I should perhaps namespace things somehow to keep from colliding with
other people's scripts, but I don't have a plan for that yet so I'm not
going to carve out a singl exception just for one case I ran into
myself. For now, it's a sharp edge that scripts might conflict with
internal Carousel variables. A single space of definitions has many
advantages, but also some disadvantages.
Scenario I was seeing:
* on an Android phone
* when font size is small
* if I scrolled down a bit
* and then tapped on the editor
Then before this commit, the scrollbar would move. Even though I was
tapping nowhere near the scrollbar. Or even the settings area!
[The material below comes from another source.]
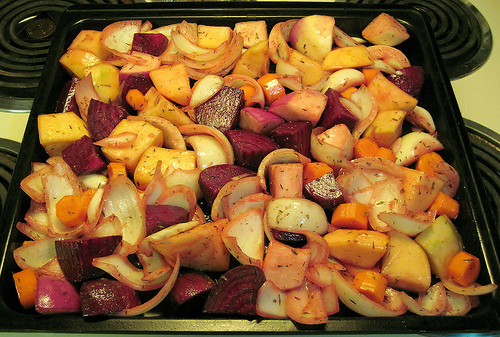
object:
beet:
[131, 33, 170, 57]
I carefully bisected this down to commit 7ca2006145 and this code in
on.mouse_release:
if on_area(Settings_menu_area, x,y) then
return
end
What was actually going on in the above scenario:
* on a device with a small screen
* after I open the settings menu once
* the scrollbar overlaps the erstwhile setting menu, so that dragging
the scrollbar doesn't trigger on.mouse_receive
* as a result the scrollbar is still active when I tap the editor.
Holy smokes!
Some considerations in the design so far:
* Desired flows:
* start typing into a new pane, then save to a filename
* load from a filename, then continue typing/running
* save as a second file
* Should we autosave? I think not yet, because my editor's undo/redo
functionality is not accessible yet on mobile. Android devices can't
press 'ctrl', and the hotkeys aren't very discoverable.
(I considered menu options for 'undo' and 'redo', but they won't be
very ergonomic because my undo/redo functionality is primitive and
doesn't support grouping similar operations. Now you're stuck tapping
'>>', then 'undo' and losing one character. Then the menu closes and
you have to do it all over again.)
Another knock against autosave on mobile: autosave on quit is
unreliable. At least on my Android devices, LÖVE doesn't trigger
love.quit when you swipe away an app. iOS of course has no such notion
in the first place.
* Menu buttons take up space, and I'm loath to expend 2 more buttons.
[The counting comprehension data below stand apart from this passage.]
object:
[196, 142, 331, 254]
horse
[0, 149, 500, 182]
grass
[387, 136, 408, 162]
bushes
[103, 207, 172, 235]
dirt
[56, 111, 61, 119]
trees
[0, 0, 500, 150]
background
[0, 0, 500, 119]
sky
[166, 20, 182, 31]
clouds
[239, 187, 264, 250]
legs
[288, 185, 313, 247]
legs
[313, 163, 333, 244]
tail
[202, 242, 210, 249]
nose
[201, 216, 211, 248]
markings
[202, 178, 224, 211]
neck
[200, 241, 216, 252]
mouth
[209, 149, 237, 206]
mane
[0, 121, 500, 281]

However, I don't see a good alternative:
* We can't use a single button to bind a filename to a pane until we
get autosave.
* Save on run? It doesn't save a button, but maybe we can keep 'save'
up top because we'll want to keep hitting it in the absence of
autosave. However, I don't want to lose data just because I started
typing out a long program that never got to a runnable point.
* I'd like to keep 'save' always up. But newcomers might have more
trouble finding things if load and save are separated from each other.
Seems like the sort of thing Mike complained about before the current
button organization.
==> conclusion: no autosave, 2 buttons, load and save
* I want to follow MiniIDE and only save to a single directory (no
subdirectories, even). Simplifies the file dialog.
* Where should this directory live? Source base risks growing really
large and unwieldy over time as we share files between lots of LÖVE
apps. At least, Mike has that problem. Save dir is utterly
inaccessible to other apps -- including later versions of this one.
Once you delete one version of an app (say before installing a new
version) the only way to find your files is to wade through lots of
cryptic directories inside source dir. And you'd need a new LÖVE app
to do that.
==> conclusion: save to a fixed subdir of source base dir. That way only
Lua Carousel will save there, but different versions share a common
space.
* Should examples be savable? If yes, we could have conflicts. If no,
it feels like a gotcha when someone starts editing an example.
==> conclusion: allow examples to be saved, but that creates a new copy
of them on restart. It'll be weird that the order changes, but seems
like the best option.
* Where to show the current filename? I don't want to further reduce
space for buttons. A smaller font seems necessary here to squeeze the
filename into an interstitial of the UI.
Still to do: providing a non-existing file to load/save. I plan a
command palette UI for filtering or selecting a new file.
I've agonized over conflicts between editor and script handlers for a
while, but finally the solution occurred to me: to use the script's
handlers, hide the editor. To use the editor's handlers, show the
editor. The menu and settings are always active. This seems nice and
consistent, easy to explain.
Mike Stein would prefer we just supported love.* handlers in scripts to
minimize special cases and cognitive load for people. But I'd rather
err on the side of being transparent about what's going on inside. As a
compromise I'm supporting love.* names at least in addition to my
rephrasings (which came about mostly because love.keychordpressed is
just too much of a mouthful)
Not quite ideal: the scrollbar computation only considers
screen_bottom1.line and not screen_bottom1.pos, and so it always assumes
the final line is at the bottom of the screen.
I'm making a deeper change here that I might come to regret. I want to
avoid creating new book-keeping for editor mutations, so I'm putting the
work of computing scrollbar data into clear_screen_line_cache. But that
implies the editor should never clear before updating data, and I caught
one place that wasn't true before. A better name helps avoid this in
future. Let's see how much toil this causes in resolving conflicts.